On Sun, Jun 06, 2004 at 11:29:42AM +1000, Andrew Bennetts wrote:
> On Sun, Jun 06, 2004 at 11:08:17AM +1000, Matthew Palmer wrote:
> > 
> > From my understanding, there can only be one copyright holder over a
> > specific creative work.  When two or more entities both claim copyright
> > over a work, they're actually claiming rights over different parts of the
> > work.  Identifying whose parts are whose isn't always possible, but that's
> > not an issue in the case under discussion.
> 
> This isn't true -- copyright law allows for joint ownership of copyright for
> a work, i.e. both owners have full rights to copy the work under any licence
> conditions they wish, independently of each other.

Who has standing in the event of infringement?  See my other recent missive
on the topic for more details of the issues involved.
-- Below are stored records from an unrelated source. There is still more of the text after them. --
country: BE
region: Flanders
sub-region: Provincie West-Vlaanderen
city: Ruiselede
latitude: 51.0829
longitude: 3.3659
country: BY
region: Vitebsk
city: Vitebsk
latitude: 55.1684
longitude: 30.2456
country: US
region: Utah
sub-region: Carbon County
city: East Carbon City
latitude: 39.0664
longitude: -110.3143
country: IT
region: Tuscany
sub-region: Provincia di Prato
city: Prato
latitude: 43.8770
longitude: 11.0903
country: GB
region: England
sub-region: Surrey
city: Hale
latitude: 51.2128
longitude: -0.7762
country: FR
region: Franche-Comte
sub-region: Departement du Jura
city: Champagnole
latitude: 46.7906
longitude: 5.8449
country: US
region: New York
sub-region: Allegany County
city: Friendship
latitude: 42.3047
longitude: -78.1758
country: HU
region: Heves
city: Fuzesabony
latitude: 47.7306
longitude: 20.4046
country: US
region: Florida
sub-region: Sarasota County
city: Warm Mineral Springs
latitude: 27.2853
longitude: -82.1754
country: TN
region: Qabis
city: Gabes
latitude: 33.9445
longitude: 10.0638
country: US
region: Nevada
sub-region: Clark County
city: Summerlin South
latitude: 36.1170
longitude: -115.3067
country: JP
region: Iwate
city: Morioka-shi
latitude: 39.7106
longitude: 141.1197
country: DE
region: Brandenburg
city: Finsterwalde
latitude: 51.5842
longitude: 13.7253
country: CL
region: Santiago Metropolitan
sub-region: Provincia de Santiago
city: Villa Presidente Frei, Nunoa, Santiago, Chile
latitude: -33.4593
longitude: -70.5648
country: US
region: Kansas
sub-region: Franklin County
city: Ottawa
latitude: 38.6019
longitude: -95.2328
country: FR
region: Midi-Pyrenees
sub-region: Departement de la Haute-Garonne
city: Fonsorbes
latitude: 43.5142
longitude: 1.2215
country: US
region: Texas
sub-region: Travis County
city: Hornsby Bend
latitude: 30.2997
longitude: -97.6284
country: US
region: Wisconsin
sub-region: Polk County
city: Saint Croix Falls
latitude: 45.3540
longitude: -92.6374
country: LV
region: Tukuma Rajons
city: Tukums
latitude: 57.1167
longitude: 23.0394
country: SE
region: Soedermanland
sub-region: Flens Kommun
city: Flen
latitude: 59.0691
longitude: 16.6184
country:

> OpenOffice.org appears to exactly this arrangement for its contributions:
> see the FAQ entries about their Joint Copyright Assignment at
> http://www.openoffice.org/FAQs/faq-licensing.html#jca1

Looks like the NetBeans FAQ, with more meat.  In particular, I'd like to
know their basis for it not being "legally necessary" to show copyright
interest in a work.

While it's true that all creative works automatically have copyright held by
the author upon creation, this is a different issue.  If I rip off something
that has "(C) Sun Microsystems" on it, and get a letter from J. Random
Hacker's landshark requesting cease and desist, I'm going to laugh at it
(or, possibly, get my landshark to write a laughing letter back), unless
there is a lot more evidence to it than that.  Good revision control log
messages will help there, but I wouldn't want to rely on that if I was
trying to sue someone for wilful infringement.